**Problem to solve:** Your answer should be one number: how many lines below hold the word "management".

**Information supplied:**

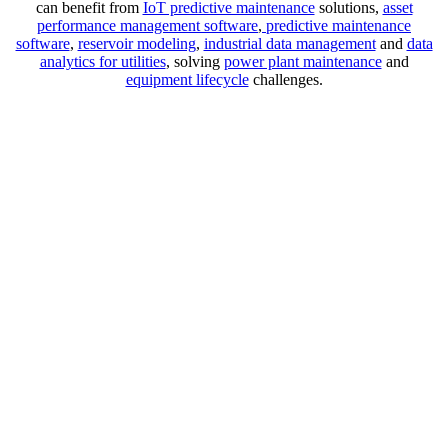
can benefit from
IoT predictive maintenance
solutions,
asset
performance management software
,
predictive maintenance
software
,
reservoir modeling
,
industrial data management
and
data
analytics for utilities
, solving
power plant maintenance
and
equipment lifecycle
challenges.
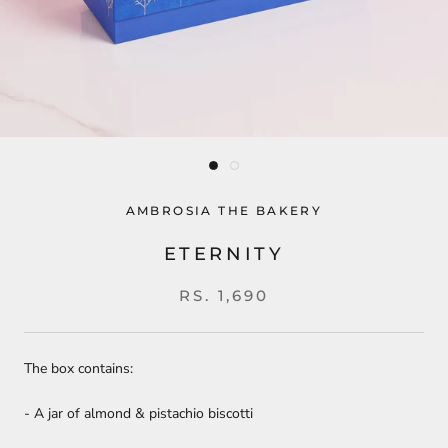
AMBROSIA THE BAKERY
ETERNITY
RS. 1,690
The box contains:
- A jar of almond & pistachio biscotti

==

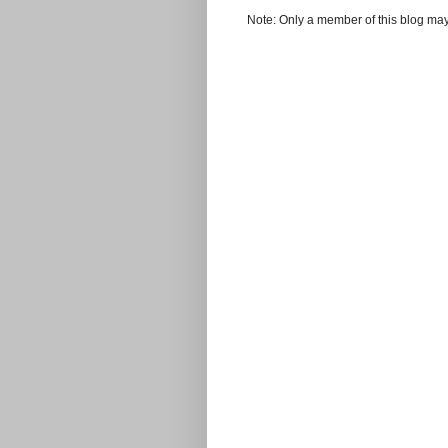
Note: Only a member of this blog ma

**Expected answer:** 2